More generally, several different mechanisms through which corruption may have a positive effect on output have been identified. For instance, if existing government rules and procedures are detrimental to growth, (Leff, 1964) or where their slow implementation may delay transactions and thus reduce efficiency (Batabyal and Yoo, 2007), bypassing them through corruption may actually benefit growth. However, the correct policy response would be to remove or modify the inefficient rules rather than tolerating corruption, which always has negative effects on general trust in the government and its legitimacy, as well as adverse effects on income distribution. Similarly, corruption in the form of theft of publicly-owned assets may lead to an increase in output if the new proprietors of the asset exploit it more efficiently. The efficiency-enhancing consequences of transferring productive assets from the public to the private sector have been studied extensively in the context of economic reforms in transition economies (Ehrlich et al., 1994). Little is known, however, about whether and how the legal modalities of this asset transfer influence their effect on output. In any case, it would seem counterproductive to defend theft and embezzlement of public property as a viable growth strategy, as it fatally compromises the “rule of law” – which is a key component of public sector governance, whose crucial effect on the performance of an economy has been well established by both theoretical and empirical research. The obvious policy response to a situation where private use of assets owned by the public sector enhances efficiency and output is to either sell or lease these assets through competitive and transparent auctions.
BP: Some final comments:
1. BP has not seen sufficient evidence that a majority of Thais regard corruption as the key issue; it is competence and actual performance of the government that leads to the country benefitting and prospering (economic growth) that is viewed as more important. One could then say -as per is also the case in Moldova – that a majority would not tolerate corruption if government performance/competence was bad.

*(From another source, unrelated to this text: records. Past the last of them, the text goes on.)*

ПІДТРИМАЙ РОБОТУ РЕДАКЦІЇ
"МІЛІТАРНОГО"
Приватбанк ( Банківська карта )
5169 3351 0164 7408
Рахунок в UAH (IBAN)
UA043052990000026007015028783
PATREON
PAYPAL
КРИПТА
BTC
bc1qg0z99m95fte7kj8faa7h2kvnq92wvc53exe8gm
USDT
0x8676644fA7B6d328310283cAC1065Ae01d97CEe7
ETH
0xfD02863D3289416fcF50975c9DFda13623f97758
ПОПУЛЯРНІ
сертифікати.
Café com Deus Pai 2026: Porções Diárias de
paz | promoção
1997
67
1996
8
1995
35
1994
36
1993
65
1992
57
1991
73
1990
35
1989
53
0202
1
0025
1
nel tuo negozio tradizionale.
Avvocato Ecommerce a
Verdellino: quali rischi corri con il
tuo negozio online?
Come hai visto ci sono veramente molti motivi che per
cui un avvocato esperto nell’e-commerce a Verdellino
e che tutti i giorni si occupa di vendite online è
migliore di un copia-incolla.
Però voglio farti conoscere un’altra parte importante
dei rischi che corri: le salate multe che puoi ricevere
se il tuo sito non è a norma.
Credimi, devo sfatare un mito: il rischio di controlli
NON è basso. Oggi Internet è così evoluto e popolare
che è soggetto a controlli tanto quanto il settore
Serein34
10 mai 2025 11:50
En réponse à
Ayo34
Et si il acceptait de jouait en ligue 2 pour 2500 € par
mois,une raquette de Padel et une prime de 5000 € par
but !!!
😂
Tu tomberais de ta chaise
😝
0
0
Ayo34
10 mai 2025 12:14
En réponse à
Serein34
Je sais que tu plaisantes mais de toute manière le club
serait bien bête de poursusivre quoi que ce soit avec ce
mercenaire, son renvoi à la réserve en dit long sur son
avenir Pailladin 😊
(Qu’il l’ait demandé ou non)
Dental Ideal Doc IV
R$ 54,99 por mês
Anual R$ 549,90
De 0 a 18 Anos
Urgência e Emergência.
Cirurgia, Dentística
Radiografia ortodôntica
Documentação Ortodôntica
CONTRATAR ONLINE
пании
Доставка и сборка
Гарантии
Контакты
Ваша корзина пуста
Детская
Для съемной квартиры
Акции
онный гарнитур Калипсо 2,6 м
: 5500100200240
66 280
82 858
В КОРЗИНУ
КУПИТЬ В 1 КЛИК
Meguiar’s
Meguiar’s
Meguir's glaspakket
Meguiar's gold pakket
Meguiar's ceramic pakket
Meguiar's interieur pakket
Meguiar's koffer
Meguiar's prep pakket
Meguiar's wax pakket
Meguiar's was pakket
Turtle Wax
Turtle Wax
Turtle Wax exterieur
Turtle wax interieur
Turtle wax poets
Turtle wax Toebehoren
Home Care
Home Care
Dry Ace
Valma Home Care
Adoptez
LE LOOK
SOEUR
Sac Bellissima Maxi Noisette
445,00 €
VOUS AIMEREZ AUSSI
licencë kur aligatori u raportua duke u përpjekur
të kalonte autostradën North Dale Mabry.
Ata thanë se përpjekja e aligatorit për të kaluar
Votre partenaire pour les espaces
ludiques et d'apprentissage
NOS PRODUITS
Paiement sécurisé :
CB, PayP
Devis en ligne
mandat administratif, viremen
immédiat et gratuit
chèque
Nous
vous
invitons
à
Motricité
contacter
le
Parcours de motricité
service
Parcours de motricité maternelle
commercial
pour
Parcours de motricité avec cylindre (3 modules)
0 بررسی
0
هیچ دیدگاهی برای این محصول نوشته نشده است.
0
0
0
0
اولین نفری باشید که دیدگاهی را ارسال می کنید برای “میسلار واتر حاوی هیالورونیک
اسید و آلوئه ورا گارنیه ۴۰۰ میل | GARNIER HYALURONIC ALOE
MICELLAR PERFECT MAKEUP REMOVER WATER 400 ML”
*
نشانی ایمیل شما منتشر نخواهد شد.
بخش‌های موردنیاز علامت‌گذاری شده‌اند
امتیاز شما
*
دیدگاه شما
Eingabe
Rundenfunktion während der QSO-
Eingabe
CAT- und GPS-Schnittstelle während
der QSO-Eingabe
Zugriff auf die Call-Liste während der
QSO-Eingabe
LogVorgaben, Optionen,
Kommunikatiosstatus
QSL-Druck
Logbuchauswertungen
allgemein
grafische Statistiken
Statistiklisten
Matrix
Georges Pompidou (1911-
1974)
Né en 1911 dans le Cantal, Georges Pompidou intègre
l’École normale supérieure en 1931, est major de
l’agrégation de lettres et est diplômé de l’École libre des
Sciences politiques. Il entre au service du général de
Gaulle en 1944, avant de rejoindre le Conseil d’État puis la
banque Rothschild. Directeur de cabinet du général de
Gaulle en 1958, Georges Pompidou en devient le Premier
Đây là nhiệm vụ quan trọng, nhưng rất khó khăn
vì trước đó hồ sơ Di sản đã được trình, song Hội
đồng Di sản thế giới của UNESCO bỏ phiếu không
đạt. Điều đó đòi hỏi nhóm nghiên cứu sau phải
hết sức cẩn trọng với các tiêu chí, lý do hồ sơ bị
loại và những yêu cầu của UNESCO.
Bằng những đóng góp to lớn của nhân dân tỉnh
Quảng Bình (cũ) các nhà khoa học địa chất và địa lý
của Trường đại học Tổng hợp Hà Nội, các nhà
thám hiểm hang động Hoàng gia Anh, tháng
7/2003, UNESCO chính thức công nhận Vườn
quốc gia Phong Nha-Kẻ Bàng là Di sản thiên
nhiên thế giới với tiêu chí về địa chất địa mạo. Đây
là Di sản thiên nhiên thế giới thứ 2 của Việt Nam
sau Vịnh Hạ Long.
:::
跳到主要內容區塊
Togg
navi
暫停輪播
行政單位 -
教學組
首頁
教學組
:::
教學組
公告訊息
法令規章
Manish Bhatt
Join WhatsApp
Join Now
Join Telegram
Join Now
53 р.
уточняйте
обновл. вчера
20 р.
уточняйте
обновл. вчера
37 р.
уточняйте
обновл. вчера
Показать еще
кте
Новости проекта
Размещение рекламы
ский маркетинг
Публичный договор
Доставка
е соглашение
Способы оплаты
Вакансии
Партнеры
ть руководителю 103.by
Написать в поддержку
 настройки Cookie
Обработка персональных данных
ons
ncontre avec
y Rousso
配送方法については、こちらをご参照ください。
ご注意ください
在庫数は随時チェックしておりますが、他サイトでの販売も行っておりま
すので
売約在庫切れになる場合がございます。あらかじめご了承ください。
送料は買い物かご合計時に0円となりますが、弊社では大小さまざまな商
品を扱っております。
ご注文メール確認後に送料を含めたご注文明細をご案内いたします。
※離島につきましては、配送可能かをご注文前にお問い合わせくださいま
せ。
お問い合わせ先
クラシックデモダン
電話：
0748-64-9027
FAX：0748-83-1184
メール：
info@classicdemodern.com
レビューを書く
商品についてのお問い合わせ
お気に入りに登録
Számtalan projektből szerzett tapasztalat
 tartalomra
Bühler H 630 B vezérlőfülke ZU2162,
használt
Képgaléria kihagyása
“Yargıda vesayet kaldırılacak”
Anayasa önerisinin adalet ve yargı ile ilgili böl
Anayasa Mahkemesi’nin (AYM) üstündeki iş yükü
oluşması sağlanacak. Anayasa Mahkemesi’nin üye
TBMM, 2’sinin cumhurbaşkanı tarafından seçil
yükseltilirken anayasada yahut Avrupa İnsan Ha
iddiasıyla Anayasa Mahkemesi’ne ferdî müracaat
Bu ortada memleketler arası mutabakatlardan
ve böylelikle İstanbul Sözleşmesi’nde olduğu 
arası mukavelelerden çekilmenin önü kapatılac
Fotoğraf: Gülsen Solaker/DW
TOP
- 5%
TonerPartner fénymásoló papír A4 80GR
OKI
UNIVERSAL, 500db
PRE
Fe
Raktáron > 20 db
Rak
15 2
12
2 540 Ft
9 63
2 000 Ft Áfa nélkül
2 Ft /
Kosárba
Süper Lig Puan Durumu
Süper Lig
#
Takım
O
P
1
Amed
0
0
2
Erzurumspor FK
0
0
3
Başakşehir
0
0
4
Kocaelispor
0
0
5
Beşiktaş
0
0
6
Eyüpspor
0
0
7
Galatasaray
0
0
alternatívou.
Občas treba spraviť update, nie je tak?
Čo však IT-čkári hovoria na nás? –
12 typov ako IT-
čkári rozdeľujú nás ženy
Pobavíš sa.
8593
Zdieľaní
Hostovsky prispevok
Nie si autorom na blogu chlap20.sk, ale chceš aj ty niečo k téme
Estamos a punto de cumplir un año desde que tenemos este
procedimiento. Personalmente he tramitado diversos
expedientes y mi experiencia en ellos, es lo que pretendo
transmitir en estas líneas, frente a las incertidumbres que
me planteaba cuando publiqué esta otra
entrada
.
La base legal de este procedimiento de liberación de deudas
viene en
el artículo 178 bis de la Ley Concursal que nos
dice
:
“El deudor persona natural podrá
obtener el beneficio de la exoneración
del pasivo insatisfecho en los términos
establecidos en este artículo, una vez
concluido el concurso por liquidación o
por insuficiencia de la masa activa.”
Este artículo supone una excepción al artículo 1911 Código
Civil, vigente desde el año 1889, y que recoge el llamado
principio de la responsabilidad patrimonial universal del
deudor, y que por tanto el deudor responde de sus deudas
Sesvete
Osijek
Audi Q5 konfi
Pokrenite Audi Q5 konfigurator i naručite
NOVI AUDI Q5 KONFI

In some ways because of problems with the rice pledging scheme and other government policies together with lower economic growth in 2013, the Yingluck government is facing a problem, but still if an election was held today and the Democrats were to contest, BP thinks Puea Thai would win a plurality of seats (unlikely a majority although they will likely come close) and form the next government. Hence, in the calculus, when balancing out corruption and overall performance (Yingluck government still is helped out by the policies of her brother), enough voters still prefer Puea Thai.
2. Despite the consternation, if the theory that higher economic growth leads to less corruption is correct, isn’t the views of the majority of Thais surveyed by ABAC actually rational in being more concerned about competence and performance because ultimately economic growth will lead to less corruption in the long-term?